TEKS SUMBER:

--------------------------------------------------

“kapan
kamu bawa calonmu?” “kapan kawin?” pertanyaan nenek yang di tujukan kepadaku,
SPONTAN aku yang sedang melanjutkan tulisanku melejit kaget, kacamataku
mendadak turun dari batang hidungku. Untung gak kena serangan jantung mendadak.
SEHARUSNYA, pertanyaan tersebut di tanyakan pada orang yang berusia sudah cukup
umur untuk menikah. Aku baru lahir 18 tahun yang lalu, dimana, saat ini aku
masih senang bermain(kayaknya yang ini utama banget getoo), belajar, bekerja
dan menulis. But you know, aku tinggal di kampung halaman Ibuku, yang mana anak
perempuan seumuranku sudah menikah. Entah kenapa, memang budaya orang sini
seperti itu.

--------------------------------------------------

TUGAS A:
Jawablah pertanyaan berikut berdasarkan teks sumber.
(i) Apa yang sedang dikerjakan penulis ketika nenek mengajukan pertanyaan?
(ii) Berapa usia penulis saat ini?
(iii) Di mana penulis tinggal?
TUGAS B: Tuliskan kembali secara persis bagian teks sumber dari "SEHARUSNYA, pertanyaan tersebut" sampai "seperti itu.".
TUGAS C: Lanjutkan tulisan tentang pertanyaan nenek soal menikah, dimulai setelah kalimat terakhirnya.

--------------------------------------------------

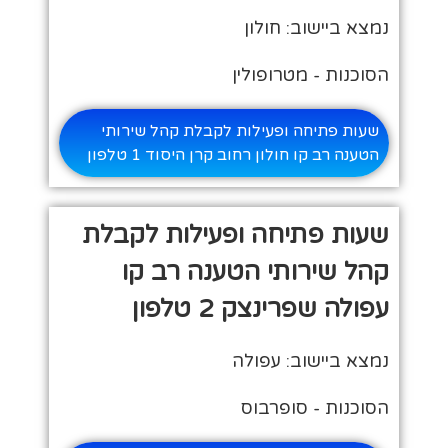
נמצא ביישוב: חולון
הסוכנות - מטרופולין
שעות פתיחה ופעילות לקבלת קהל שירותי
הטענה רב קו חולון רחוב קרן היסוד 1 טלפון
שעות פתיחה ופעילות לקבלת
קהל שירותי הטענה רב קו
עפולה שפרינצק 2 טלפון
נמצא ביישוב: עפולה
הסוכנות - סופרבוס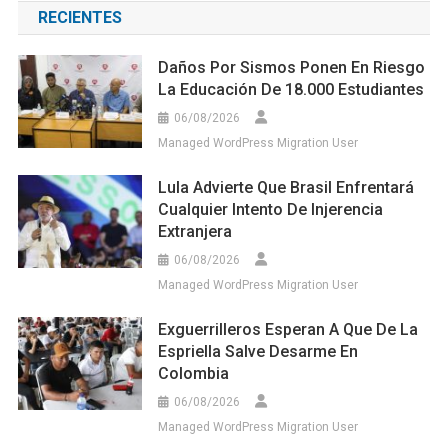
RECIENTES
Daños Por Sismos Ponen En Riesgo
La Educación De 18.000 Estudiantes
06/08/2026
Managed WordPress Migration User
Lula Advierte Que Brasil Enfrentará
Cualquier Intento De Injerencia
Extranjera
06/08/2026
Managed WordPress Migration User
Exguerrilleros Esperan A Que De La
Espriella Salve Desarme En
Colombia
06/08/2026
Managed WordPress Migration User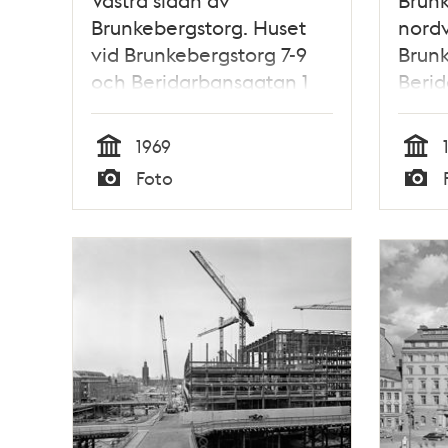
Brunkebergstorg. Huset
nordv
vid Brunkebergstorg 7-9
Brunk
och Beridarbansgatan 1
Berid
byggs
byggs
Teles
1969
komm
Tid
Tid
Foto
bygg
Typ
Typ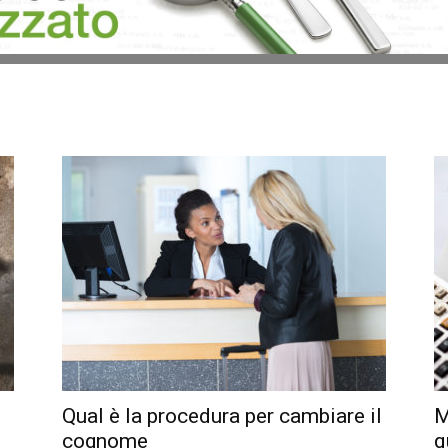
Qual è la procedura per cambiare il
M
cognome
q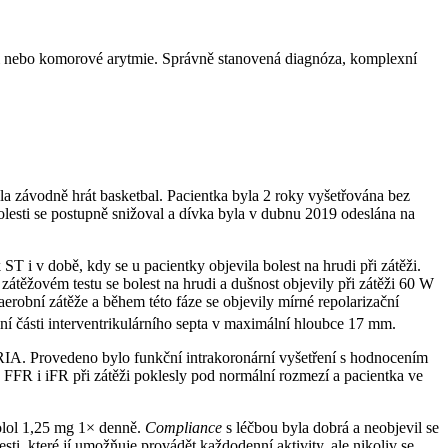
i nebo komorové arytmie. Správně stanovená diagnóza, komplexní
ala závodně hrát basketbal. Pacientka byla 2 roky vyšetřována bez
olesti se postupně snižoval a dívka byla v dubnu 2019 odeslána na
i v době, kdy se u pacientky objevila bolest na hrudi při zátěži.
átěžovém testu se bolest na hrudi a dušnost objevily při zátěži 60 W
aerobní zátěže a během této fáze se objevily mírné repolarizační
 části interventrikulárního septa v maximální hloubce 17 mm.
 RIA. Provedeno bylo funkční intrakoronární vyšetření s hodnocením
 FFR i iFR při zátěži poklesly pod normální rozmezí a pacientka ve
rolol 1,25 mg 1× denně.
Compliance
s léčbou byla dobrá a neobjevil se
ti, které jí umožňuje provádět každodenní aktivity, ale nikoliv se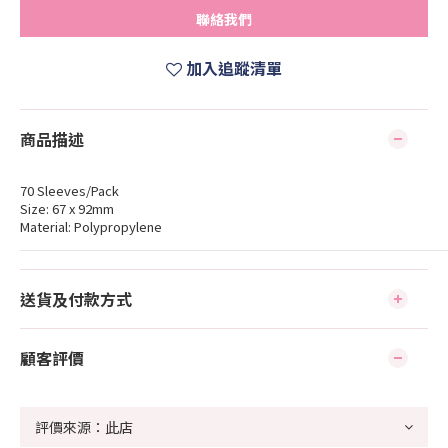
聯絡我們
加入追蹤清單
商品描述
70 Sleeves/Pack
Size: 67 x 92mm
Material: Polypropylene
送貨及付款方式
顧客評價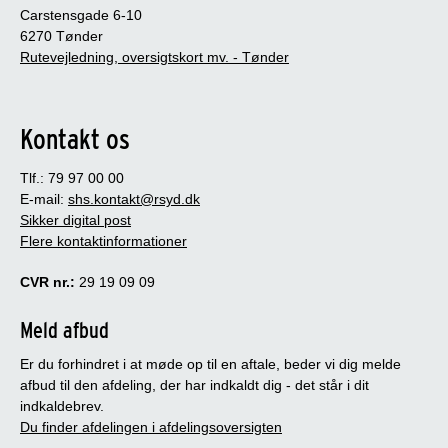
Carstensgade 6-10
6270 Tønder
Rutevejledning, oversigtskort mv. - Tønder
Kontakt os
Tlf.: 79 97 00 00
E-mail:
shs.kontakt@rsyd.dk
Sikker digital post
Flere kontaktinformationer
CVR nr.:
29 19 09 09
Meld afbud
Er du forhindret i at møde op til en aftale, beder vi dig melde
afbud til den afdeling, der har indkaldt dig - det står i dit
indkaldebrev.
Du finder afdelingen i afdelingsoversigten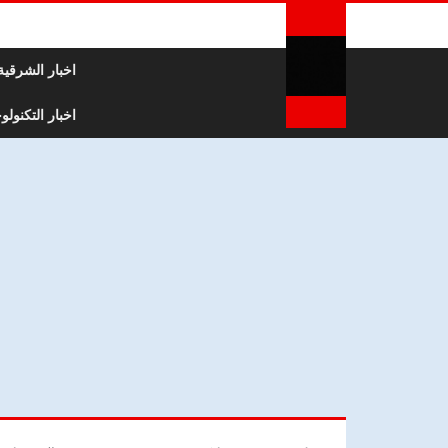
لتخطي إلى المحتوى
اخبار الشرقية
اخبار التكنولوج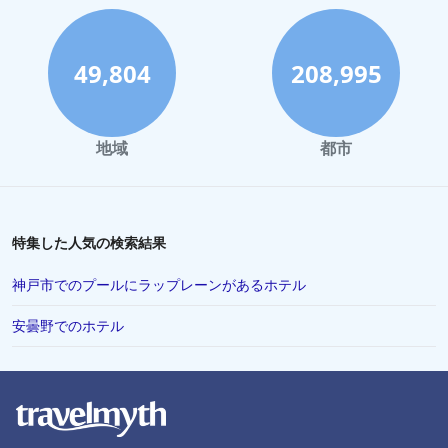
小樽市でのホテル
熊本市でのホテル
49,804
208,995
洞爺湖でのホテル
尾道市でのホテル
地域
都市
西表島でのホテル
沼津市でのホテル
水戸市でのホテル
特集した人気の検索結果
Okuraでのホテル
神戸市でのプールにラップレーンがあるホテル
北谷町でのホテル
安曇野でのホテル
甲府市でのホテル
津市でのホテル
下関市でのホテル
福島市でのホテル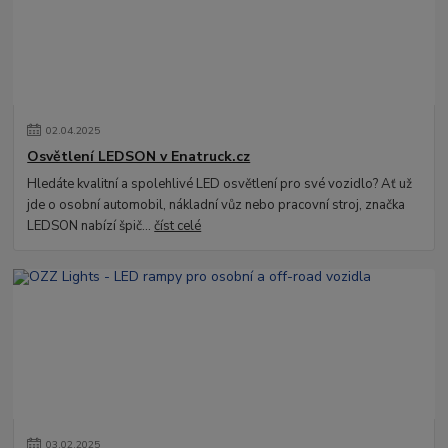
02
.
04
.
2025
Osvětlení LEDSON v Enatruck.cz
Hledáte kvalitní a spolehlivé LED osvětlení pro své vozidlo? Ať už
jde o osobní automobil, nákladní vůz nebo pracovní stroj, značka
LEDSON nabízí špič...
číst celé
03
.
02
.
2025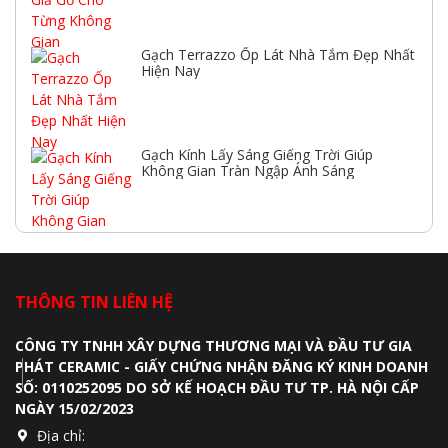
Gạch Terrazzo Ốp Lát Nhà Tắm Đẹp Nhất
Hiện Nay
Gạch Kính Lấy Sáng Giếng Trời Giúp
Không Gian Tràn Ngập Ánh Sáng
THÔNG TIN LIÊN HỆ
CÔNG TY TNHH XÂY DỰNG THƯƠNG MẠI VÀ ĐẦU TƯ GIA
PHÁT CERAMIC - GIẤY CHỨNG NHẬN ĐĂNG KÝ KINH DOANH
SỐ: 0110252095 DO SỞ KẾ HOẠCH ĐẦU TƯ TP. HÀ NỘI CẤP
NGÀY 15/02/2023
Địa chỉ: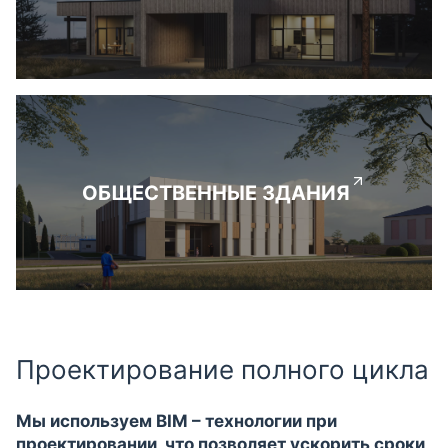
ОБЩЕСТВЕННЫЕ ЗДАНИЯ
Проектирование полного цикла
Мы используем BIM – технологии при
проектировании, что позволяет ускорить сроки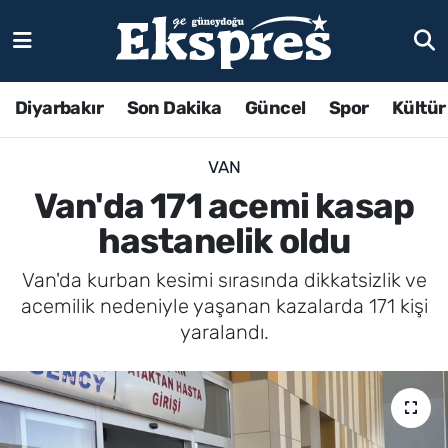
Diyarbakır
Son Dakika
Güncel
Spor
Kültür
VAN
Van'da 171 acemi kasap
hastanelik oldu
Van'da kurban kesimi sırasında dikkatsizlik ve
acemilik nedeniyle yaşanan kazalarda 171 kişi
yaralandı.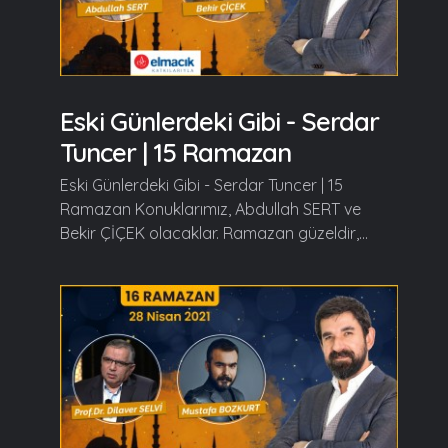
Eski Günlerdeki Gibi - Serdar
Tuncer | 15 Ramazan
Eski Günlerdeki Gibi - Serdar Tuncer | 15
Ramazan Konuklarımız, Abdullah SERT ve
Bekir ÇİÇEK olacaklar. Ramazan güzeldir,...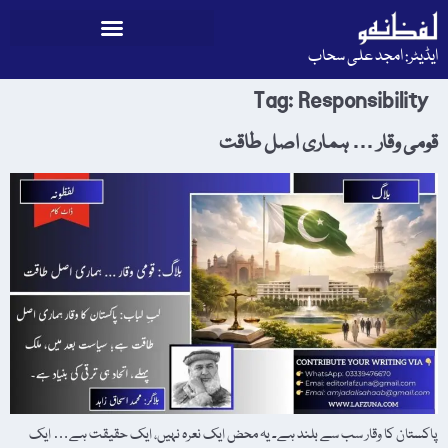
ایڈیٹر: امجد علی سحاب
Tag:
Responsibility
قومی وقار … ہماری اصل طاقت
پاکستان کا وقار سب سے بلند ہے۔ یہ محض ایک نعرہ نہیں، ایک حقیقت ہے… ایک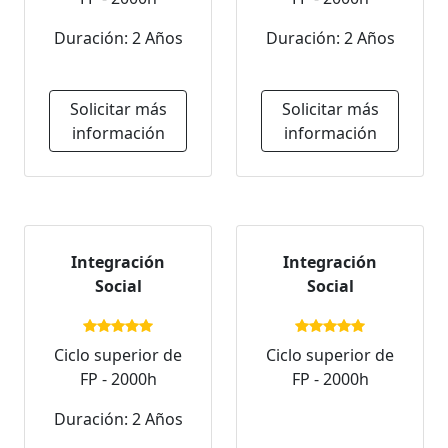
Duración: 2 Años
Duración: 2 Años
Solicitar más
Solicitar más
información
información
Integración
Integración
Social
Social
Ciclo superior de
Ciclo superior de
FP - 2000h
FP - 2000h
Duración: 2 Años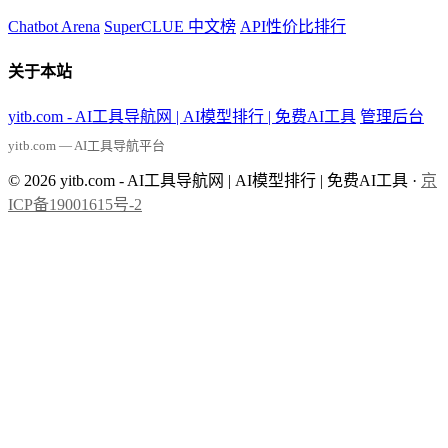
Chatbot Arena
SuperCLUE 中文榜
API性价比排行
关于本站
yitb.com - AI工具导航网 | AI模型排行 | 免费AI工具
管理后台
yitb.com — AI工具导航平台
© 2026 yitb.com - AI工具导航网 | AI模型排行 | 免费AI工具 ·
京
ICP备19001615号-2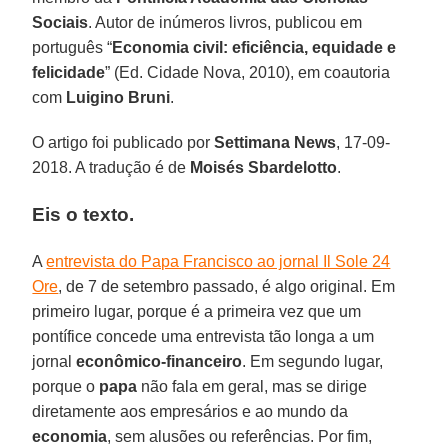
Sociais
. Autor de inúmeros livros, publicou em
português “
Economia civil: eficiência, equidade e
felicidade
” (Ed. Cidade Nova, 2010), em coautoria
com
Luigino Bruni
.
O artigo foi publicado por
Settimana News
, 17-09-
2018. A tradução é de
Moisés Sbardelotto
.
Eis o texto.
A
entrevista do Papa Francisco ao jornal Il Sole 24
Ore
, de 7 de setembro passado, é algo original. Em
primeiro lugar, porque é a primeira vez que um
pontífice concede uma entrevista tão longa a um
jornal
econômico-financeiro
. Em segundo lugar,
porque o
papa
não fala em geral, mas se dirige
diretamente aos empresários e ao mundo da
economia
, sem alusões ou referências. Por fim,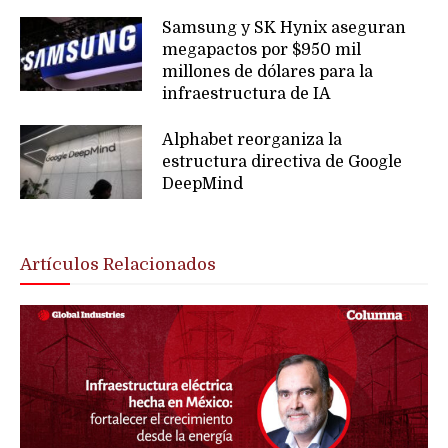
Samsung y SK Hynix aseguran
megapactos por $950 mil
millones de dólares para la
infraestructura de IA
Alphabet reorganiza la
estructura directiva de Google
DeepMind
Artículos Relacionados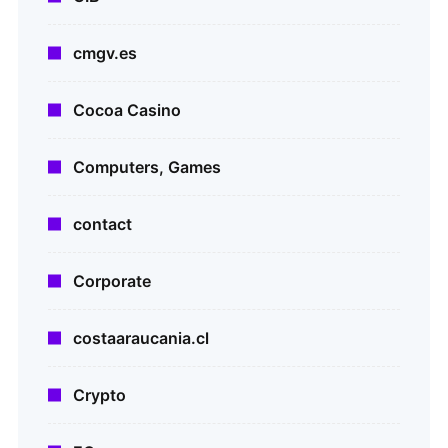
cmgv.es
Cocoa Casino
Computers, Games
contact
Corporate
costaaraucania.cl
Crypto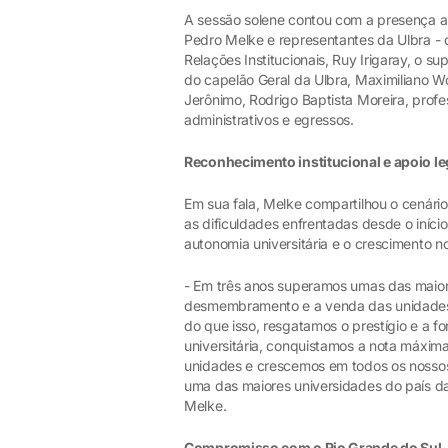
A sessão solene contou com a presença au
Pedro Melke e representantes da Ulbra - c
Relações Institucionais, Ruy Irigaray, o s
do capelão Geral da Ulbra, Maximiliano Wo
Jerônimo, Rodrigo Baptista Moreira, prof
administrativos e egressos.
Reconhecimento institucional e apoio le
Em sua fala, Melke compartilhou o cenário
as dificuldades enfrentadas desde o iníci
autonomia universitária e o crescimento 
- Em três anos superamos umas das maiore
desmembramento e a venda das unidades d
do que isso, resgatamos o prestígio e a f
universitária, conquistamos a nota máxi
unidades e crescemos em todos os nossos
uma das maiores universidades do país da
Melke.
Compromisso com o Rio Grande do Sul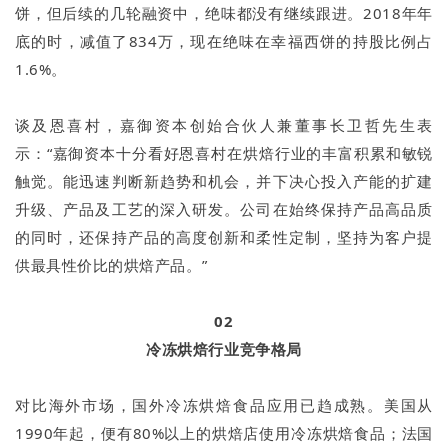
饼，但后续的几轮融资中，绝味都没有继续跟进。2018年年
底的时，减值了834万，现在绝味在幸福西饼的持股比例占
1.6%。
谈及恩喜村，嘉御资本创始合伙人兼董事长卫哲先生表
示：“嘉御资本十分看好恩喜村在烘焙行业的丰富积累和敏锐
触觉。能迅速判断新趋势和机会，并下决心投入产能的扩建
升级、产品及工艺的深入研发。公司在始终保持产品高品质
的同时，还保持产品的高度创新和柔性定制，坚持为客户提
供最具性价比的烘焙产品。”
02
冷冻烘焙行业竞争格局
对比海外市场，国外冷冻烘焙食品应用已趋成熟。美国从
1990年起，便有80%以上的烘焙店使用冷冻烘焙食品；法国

--------------------------------------------------

KOLOM JAWABAN A:
(i) Penulis sedang melanjutkan tulisannya.
(ii) 18 tahun.
(iii) Di kampung halaman ibunya.

KOLOM JAWABAN B:
SEHARUSNYA, pertanyaan tersebut di tanyakan pada orang yang berusia sudah cukup
umur untuk menikah. Aku baru lahir 18 tahun yang lalu, dimana, saat ini aku
masih senang bermain(kayaknya yang ini utama banget getoo), belajar, bekerja
dan menulis. But you know, aku tinggal di kampung halaman Ibuku, yang mana anak
perempuan seumuranku sudah menikah. Entah kenapa, memang budaya orang sini
seperti itu.

KOLOM JAWABAN C:
Seperti
dua sepupuku, yuli (sudah menikah di akhir tahun lalu padahal dia baru lulus
SMA di tahun yang sama), dan Kiki (yang akan menikah awal tahun depan, padahal
dia sekarang umurnya baru 16 tahun, dan masih duduk di kelas 2 SMA), dan tahu
tidak, ternyata tidak hanya kedua sepupuku saja, ibuku, dan seluruh
adik-adiknya menikah muda. Pantesan aja di umur 45 tahun ibu udah punya anak
berumur 27 tahun dan mempunyai seorang cucu. Bukannya aku menentang budaya ini.
tapi pertanyaanku adalah “Mau di kasih makan apa anakku kelak?” kalau saat ini
gaji ku sebulan Cuma untuk bayar kuliah “tok”. Bahkan aku sendiri belum bisa
menikmati uang hasil jerih payahku untuk jalan-jalan ke belanda menyusul kak
ciscatodi disana. (ihiyyy ngarep banget yang ini. moga-moga ujan duit!)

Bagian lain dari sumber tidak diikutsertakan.